Optical microscope images and the corresponding micro-Raman maps for spleen sections exposed to MWCNTs and GNS. Optical microscope images and the corresponding micro-Raman maps for spleen sections exposed (A) MWCNTs, (B) GNS (5), and (C) GNS (2).

Note: In the Raman maps, the red and green colored areas indicate high and no intensity for G-band respectively.

Optical microscope images and the corresponding micro-Raman maps for lung sections exposed to MWCNTs and GNS. Optical microscope images and the corresponding micro-Raman maps for lung sections exposed to (A) MWCNTs and (B) GNS.

Note: In the Raman maps, the red and green colored areas indicate high and no intensity for G-band, respectively.

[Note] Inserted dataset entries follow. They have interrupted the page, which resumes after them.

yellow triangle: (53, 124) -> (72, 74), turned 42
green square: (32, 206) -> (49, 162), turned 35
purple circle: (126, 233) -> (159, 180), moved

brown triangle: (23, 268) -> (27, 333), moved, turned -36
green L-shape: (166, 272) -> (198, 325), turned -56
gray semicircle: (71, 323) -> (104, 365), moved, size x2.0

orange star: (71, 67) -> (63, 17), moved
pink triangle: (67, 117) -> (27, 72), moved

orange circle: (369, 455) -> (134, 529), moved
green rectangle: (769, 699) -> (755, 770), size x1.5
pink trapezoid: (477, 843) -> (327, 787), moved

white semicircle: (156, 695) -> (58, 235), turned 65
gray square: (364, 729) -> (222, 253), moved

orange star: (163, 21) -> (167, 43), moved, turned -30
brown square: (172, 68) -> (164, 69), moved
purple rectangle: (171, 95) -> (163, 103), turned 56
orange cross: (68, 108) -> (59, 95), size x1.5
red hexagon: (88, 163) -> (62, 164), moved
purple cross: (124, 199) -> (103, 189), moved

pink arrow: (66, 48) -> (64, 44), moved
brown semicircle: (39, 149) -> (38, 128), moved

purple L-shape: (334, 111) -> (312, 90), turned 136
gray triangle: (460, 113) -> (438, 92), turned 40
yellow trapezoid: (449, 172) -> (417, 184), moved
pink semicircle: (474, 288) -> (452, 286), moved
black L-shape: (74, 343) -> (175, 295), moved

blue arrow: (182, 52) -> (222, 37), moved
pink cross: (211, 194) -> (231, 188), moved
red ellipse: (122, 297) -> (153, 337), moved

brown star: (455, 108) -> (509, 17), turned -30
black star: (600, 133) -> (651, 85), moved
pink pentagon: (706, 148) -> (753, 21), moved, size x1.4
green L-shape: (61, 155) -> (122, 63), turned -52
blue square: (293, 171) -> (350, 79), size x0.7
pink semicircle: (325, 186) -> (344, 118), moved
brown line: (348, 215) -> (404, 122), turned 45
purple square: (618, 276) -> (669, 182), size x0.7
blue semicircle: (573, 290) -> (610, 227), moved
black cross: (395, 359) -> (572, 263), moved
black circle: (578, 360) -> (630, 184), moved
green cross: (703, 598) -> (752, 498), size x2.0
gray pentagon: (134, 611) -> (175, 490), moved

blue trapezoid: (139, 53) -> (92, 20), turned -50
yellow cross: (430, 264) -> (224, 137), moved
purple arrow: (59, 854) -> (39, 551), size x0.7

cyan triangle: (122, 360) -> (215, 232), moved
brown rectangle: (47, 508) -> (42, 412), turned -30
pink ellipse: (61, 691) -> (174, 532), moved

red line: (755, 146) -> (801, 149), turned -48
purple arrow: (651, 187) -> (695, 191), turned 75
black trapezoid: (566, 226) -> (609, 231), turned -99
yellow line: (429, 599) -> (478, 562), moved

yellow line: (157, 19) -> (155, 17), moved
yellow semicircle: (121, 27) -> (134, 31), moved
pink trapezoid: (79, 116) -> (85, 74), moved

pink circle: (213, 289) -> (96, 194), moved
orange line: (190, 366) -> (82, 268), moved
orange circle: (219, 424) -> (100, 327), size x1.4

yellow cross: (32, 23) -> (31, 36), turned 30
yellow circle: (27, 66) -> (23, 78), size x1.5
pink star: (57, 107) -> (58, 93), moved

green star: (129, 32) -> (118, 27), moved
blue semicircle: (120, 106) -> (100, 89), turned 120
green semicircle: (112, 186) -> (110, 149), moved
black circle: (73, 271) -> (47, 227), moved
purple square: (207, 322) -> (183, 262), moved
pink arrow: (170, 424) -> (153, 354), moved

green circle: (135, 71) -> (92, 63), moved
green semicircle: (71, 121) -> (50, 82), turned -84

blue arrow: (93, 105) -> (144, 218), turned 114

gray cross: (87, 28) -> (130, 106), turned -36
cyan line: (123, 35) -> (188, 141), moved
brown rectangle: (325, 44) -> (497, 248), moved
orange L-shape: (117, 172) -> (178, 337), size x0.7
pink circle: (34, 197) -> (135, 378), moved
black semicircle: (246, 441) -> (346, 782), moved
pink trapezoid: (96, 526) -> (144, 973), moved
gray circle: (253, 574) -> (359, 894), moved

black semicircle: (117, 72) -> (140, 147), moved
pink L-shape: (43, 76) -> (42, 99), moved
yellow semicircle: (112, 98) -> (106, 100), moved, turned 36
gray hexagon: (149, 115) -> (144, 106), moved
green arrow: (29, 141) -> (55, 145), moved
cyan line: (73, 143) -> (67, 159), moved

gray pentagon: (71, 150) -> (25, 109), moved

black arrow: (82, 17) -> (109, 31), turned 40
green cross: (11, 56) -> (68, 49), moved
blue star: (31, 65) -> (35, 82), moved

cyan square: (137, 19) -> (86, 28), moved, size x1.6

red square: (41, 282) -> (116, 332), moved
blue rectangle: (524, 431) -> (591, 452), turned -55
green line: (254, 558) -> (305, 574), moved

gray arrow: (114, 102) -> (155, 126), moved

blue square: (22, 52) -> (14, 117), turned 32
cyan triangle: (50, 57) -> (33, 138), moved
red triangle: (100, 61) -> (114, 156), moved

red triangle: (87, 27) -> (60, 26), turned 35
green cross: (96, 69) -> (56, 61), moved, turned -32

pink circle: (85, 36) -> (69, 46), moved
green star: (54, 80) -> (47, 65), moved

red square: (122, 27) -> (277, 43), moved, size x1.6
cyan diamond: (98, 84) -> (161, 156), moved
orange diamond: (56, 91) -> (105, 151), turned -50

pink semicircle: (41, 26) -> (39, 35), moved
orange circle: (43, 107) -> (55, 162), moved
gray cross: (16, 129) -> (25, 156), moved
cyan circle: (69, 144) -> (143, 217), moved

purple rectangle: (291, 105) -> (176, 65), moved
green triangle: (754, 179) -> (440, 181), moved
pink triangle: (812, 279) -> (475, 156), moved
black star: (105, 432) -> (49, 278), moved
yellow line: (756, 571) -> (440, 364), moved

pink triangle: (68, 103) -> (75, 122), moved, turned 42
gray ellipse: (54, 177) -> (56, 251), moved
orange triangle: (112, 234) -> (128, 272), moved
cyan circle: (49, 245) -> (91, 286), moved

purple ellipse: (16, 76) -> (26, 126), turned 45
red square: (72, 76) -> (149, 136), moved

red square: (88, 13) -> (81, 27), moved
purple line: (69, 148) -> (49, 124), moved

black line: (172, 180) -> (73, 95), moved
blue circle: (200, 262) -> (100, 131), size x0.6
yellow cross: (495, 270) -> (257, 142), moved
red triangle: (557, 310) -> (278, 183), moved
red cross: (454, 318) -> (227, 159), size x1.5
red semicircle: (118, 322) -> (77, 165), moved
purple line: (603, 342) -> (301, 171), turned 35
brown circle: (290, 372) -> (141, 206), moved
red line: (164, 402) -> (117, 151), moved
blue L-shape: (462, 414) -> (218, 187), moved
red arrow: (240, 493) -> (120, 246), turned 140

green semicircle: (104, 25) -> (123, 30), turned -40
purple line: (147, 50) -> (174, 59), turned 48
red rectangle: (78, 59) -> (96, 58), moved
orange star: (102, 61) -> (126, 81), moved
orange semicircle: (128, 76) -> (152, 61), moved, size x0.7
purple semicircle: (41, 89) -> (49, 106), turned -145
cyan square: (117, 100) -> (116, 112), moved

Production of the Th2 cytokines, IL-5 and IL-13, were measured by ELISA in BALF from the lungs of C57BL/6 and ST2−/− mice at 7 days following injection with vehicle or 1 mg/kg of MWCNT, GNS (2), or GNS (5). Production of the Th2 cytokines, (A) IL-5 and (B) IL-13, were measured by ELISA in BALF from the lungs of C57BL/6 and ST2−/− mice at 7 days following injection with vehicle or 1 mg/kg of MWCNT, GNS (2), or GNS (5).

Note: Values are expressed as the mean ± SEM (n = 4−8 per group).

Abbreviations: IL, interleukin; ELISA, enzyme-linked immunosorbent assay; BALF, bronchoalveolar lavage fluid; MWCNT, multiwalled carbon nanotubes; GNS, graphene nanosheets; SEM, standard error of the mean.

Representative histopathology of hematoxylin and eosin-stained lung sections from ST2−/− mice at 1 or 7 days following injection with vehicle or 1 mg/kg MWCNT, GNS (2), or GNS (5). Representative histopathology of hematoxylin and eosin stained lung sections from ST2−/− mice at 1 or 7 days following injection with (A and E) vehicle or (B and F) 1 mg/kg of MWCNT, (C and G) GNS (2), or (D and H) GNS (5).

Note: Agglomerates of MWCNT within pulmonary capillaries are indicated by yellow arrows. Localization of GNS within the alveolar space is indicated by red arrows for GNS (2) and green arrows for GNS (5) at 1 or 7 days postinjection.

Sizes and numbers of CBN agglomerates in the lungs

Treatment	Time point	L (μm)	P (μm)	Agglomerates per slide (N)
1 mg/kg	1 day	63.58 ± 15.76	34.19 ± 3.46	12.79 ± 3.66
MWCNT	7 days	36.29 ± 2.62	25.18 ± 1.45	8.95 ± 3.13
1 mg/kg	1 day	27.10 ± 3.18	20.39 ± 2.89	8.79 ± 1.54
GNS (2)	7 days	17.66 ± 1.41	13.88 ± 1.45	6.08 ± 0.71
1 mg/kg	1 day	20.10 ± 1.30	14.48 ± 0.92	4.98 ± 0.77
GNS (5)	7 days	19.4 ± 1.47	14.11 ± 1.03	10.74 ± 2.07

Abbreviations: CBN, carbon-based nanomaterials; L, longest axis; P, perpendicular axis with the longest axis; N, number; MWCNT, multiwalled carbon nanotubes; GNS, graphene nanosheets.